NB: these are not the only meanings for bail and bail out, but they’re the only ones that matter in the days of Armageddon 🙂
Imran Hussain says:
Awesome stuff….really caught my attention…thanx Mr.Joe
Md.Jahirul Islam says:
My comment alwayes that how can I learn substantially? Plz, regard this.
lol nicely put by ian
hanane asks: Can you tell me where is all the money that were in these banks? I just cannot imagine it!
– in the towering skyscrapers of Dubai*
– in the Mercedes of Moscow*
– in a million graves in Iraq
– in the grief of 5,000 families of dead American servicepeople, not to mention 30,000 wounded
– in the $billions the USA gives the military of Pakistan and other countries
– in the flat screens and cellphones and countless consumer items that the world has been buying for the last decade
– in the fancy homes of the “American dream”

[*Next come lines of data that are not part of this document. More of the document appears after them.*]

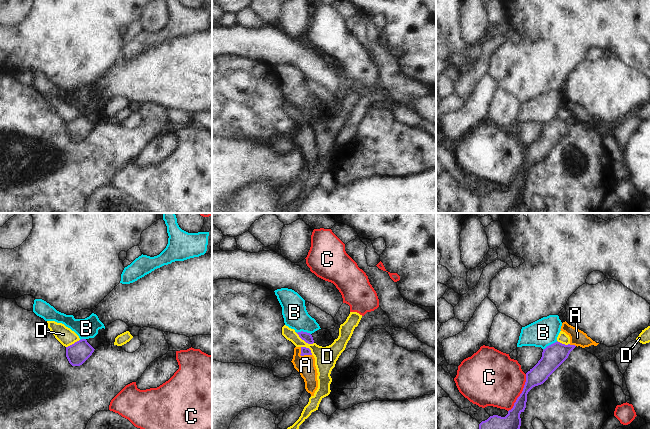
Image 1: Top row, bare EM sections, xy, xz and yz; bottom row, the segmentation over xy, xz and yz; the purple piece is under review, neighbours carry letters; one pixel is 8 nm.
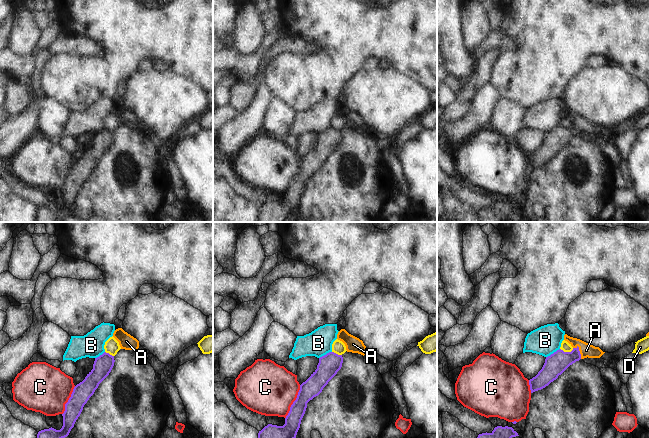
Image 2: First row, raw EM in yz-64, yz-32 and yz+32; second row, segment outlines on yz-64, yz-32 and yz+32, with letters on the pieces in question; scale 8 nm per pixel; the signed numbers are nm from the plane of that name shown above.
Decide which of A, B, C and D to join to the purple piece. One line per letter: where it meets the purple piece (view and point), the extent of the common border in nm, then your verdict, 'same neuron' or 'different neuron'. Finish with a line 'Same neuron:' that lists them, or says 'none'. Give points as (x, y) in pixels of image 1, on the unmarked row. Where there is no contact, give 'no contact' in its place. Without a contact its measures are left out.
A: meets purple in xz at (302, 131); contact 120 nm long; same neuron
B: meets purple in xz at (302, 107); contact 120 nm long; different neuron
C: meets purple in yz at (521, 169); contact 340 nm long; different neuron
D: meets purple in xz at (304, 116); contact 180 nm long; different neuron
Same neuron: A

All of it, whether personal or government, bought on credit. One day the party had to end.
* paid for not directly by credit, but by oil money from the USA (and others), largely on credit
Hello dear joe,
But Can you tell me where is all the money that were in these banks? I just cannot imagine it!
Some people in the U.S. (mostly politicians) are trying to avoid using the word “bailout” because it gives the impression that the people who made so many bad loans will not be punished for their mistakes. The government, and so the taxpayers, will pay the cost for those mistakes instead.
These people use the word “rescue” to imply that the banks will be saved but that the government will somehow, someday, get their money back. In a perfect world, that could happen – the government has taken over some properties that could be resold at a higher price in the future. Unfortunately, the last time I looked, we weren’t living in a perfect world!